My parents never rinsed when I was young, and that's how my washing-up habits got established. I remember being told off when I only had a few dishes to wash but filled the bowl to the brim - and also when I put any more detergent in than was strictly necessary - so I would imagine that my parents considered that keeping a tap running for rinsing was an unnecessary, water-wasting extravagence.

However, my parents would probably consider it disgusting to let plates and dishes air dry naturally, rather than carefully wipe off any remaining water and put them away. However, other people apparently consider using a potentially germ-ridden dishtowel to be the disgusting thing, and air-drying to be the only safe way to go. Disgust is very much in the eye of the beholder.


knirirr
Apr. 29th, 2014 05:16 pm (UTC)
If I rinse anything, it's glasses, since I always wash them first when the water's cleanest, which means they also end up the frothiest.

That's what I do also. By the time it gets to the dirtiest plates at the end of the wash then the foam has subsided to the point where rinsing isn't really necessary.
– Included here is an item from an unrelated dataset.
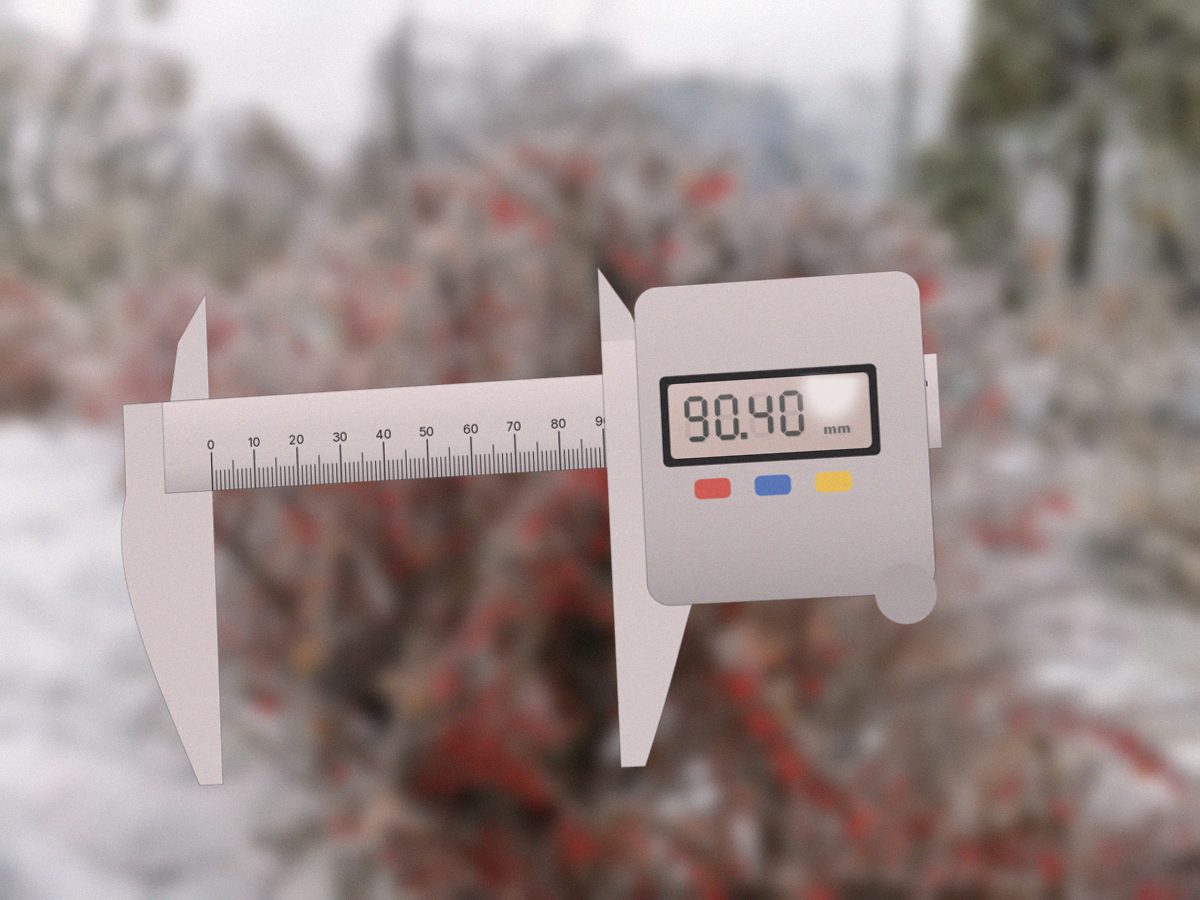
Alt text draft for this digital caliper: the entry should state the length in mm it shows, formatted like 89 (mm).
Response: 90.40 (mm)
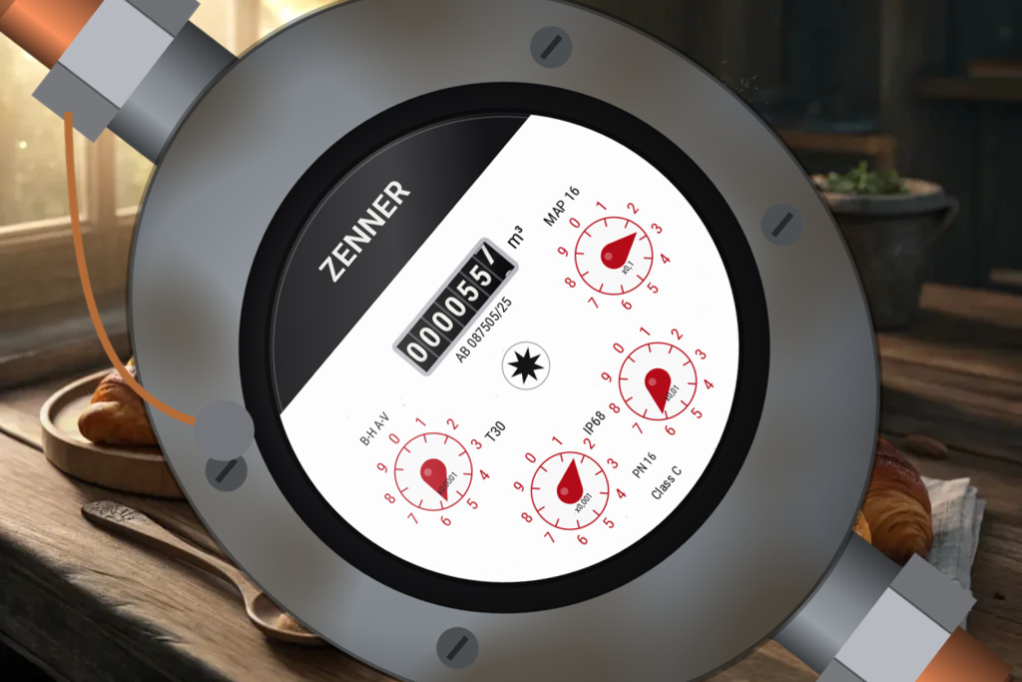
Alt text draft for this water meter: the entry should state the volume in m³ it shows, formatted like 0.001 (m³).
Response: 557.2615 (m³)
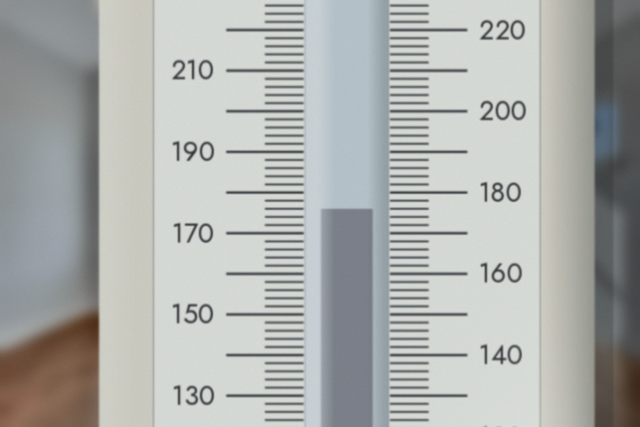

I've never tasted soap in my food.
beckyc
Apr. 29th, 2014 11:45 am (UTC)
I am a rinser by habit. When I encounter unrinsed crockery, I do not usually notice a soapy taste. The exception to this is glasses containing tap water, which usually tastes soapy.
ozisim
Apr. 29th, 2014 09:12 pm (UTC)
I grew up in an area where water shortages were pretty common.
I rinse heavily soiled stuff before I wash, and I've noticed that I use water that is hotter than most people here, and much less detergent.
I don't lick my plates, so wouldn't know if this leaves any discernible taste on there,but The food doesn't taste any different.
...and I don't use scented detergent, so that could be a factor too.
eledonecirrhosa
Apr. 30th, 2014 04:49 pm (UTC)
I've never noticed the taste of soap on plates. I have noticed soapy 'tidemarks' on glasses that have been air dried, but not been worried enough about them to dutifully dry all the glasses with a dishtowel.

The not rinsing thing...
1) I wash dishes the way I was taught as a kid. Rinsing did not factor.

2) Until a few years ago (12-15?), no-one had those double sinks with the mini-sink bit where you could rinse separately from the wash. Rinsing in Ye Olden Days involved putting more water into the washing up bowl, which would overflow it and/or cool the water down.